Entries taken from a collection:
*** Begin section ***

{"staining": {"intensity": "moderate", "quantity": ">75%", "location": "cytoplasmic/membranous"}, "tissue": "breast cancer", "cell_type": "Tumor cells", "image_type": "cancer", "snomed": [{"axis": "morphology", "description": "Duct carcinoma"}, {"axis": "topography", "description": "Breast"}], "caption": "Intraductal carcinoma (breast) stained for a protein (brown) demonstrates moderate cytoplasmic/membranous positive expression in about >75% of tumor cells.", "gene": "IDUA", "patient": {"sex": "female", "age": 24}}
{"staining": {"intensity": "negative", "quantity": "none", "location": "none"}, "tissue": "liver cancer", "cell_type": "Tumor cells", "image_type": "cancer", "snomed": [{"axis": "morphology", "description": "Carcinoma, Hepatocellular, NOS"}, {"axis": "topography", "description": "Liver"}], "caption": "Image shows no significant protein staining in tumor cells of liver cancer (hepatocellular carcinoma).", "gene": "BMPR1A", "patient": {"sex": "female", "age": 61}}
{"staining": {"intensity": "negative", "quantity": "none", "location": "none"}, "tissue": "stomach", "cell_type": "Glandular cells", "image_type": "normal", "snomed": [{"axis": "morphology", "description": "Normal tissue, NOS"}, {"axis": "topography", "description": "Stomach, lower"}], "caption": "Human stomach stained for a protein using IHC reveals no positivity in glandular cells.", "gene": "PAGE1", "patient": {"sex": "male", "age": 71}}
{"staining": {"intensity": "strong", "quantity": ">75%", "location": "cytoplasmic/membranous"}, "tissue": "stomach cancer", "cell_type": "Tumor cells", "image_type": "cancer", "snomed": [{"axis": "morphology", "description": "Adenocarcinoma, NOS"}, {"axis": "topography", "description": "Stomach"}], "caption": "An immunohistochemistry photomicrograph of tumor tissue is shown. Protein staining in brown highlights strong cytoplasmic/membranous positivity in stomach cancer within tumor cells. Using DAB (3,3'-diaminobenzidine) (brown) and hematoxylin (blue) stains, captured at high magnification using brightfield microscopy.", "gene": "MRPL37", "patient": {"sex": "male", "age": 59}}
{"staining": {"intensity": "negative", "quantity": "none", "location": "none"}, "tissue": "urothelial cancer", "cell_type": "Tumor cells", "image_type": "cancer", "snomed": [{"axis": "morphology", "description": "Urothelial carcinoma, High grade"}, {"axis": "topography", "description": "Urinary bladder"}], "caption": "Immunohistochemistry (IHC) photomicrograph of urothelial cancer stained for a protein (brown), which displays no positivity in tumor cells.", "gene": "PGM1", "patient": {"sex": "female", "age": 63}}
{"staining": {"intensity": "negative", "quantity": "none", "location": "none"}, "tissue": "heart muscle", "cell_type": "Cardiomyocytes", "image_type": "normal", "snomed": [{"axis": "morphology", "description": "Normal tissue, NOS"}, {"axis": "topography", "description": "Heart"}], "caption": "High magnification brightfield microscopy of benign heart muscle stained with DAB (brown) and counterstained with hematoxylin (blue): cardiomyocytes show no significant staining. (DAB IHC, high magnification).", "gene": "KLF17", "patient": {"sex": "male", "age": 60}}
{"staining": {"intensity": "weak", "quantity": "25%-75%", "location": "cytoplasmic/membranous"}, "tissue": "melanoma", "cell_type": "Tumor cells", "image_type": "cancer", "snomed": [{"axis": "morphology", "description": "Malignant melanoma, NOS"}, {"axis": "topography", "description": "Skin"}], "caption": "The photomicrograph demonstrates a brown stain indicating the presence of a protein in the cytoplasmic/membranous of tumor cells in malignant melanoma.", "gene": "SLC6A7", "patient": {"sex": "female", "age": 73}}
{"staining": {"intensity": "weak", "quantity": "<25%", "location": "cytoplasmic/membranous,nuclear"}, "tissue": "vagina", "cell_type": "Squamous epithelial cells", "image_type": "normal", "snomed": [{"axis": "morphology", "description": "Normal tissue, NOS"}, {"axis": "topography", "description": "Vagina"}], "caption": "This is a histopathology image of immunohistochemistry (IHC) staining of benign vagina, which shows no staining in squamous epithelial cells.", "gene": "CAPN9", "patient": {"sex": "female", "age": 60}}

*** End section ***

Your answer should be the data above, retyped exactly.

{"staining": {"intensity": "moderate", "quantity": ">75%", "location": "cytoplasmic/membranous"}, "tissue": "breast cancer", "cell_type": "Tumor cells", "image_type": "cancer", "snomed": [{"axis": "morphology", "description": "Duct carcinoma"}, {"axis": "topography", "description": "Breast"}], "caption": "Intraductal carcinoma (breast) stained for a protein (brown) demonstrates moderate cytoplasmic/membranous positive expression in about >75% of tumor cells.", "gene": "IDUA", "patient": {"sex": "female", "age": 24}}
{"staining": {"intensity": "negative", "quantity": "none", "location": "none"}, "tissue": "liver cancer", "cell_type": "Tumor cells", "image_type": "cancer", "snomed": [{"axis": "morphology", "description": "Carcinoma, Hepatocellular, NOS"}, {"axis": "topography", "description": "Liver"}], "caption": "Image shows no significant protein staining in tumor cells of liver cancer (hepatocellular carcinoma).", "gene": "BMPR1A", "patient": {"sex": "female", "age": 61}}
{"staining": {"intensity": "negative", "quantity": "none", "location": "none"}, "tissue": "stomach", "cell_type": "Glandular cells", "image_type": "normal", "snomed": [{"axis": "morphology", "description": "Normal tissue, NOS"}, {"axis": "topography", "description": "Stomach, lower"}], "caption": "Human stomach stained for a protein using IHC reveals no positivity in glandular cells.", "gene": "PAGE1", "patient": {"sex": "male", "age": 71}}
{"staining": {"intensity": "strong", "quantity": ">75%", "location": "cytoplasmic/membranous"}, "tissue": "stomach cancer", "cell_type": "Tumor cells", "image_type": "cancer", "snomed": [{"axis": "morphology", "description": "Adenocarcinoma, NOS"}, {"axis": "topography", "description": "Stomach"}], "caption": "An immunohistochemistry photomicrograph of tumor tissue is shown. Protein staining in brown highlights strong cytoplasmic/membranous positivity in stomach cancer within tumor cells. Using DAB (3,3'-diaminobenzidine) (brown) and hematoxylin (blue) stains, captured at high magnification using brightfield microscopy.", "gene": "MRPL37", "patient": {"sex": "male", "age": 59}}
{"staining": {"intensity": "negative", "quantity": "none", "location": "none"}, "tissue": "urothelial cancer", "cell_type": "Tumor cells", "image_type": "cancer", "snomed": [{"axis": "morphology", "description": "Urothelial carcinoma, High grade"}, {"axis": "topography", "description": "Urinary bladder"}], "caption": "Immunohistochemistry (IHC) photomicrograph of urothelial cancer stained for a protein (brown), which displays no positivity in tumor cells.", "gene": "PGM1", "patient": {"sex": "female", "age": 63}}
{"staining": {"intensity": "negative", "quantity": "none", "location": "none"}, "tissue": "heart muscle", "cell_type": "Cardiomyocytes", "image_type": "normal", "snomed": [{"axis": "morphology", "description": "Normal tissue, NOS"}, {"axis": "topography", "description": "Heart"}], "caption": "High magnification brightfield microscopy of benign heart muscle stained with DAB (brown) and counterstained with hematoxylin (blue): cardiomyocytes show no significant staining. (DAB IHC, high magnification).", "gene": "KLF17", "patient": {"sex": "male", "age": 60}}
{"staining": {"intensity": "weak", "quantity": "25%-75%", "location": "cytoplasmic/membranous"}, "tissue": "melanoma", "cell_type": "Tumor cells", "image_type": "cancer", "snomed": [{"axis": "morphology", "description": "Malignant melanoma, NOS"}, {"axis": "topography", "description": "Skin"}], "caption": "The photomicrograph demonstrates a brown stain indicating the presence of a protein in the cytoplasmic/membranous of tumor cells in malignant melanoma.", "gene": "SLC6A7", "patient": {"sex": "female", "age": 73}}
{"staining": {"intensity": "weak", "quantity": "<25%", "location": "cytoplasmic/membranous,nuclear"}, "tissue": "vagina", "cell_type": "Squamous epithelial cells", "image_type": "normal", "snomed": [{"axis": "morphology", "description": "Normal tissue, NOS"}, {"axis": "topography", "description": "Vagina"}], "caption": "This is a histopathology image of immunohistochemistry (IHC) staining of benign vagina, which shows no staining in squamous epithelial cells.", "gene": "CAPN9", "patient": {"sex": "female", "age": 60}}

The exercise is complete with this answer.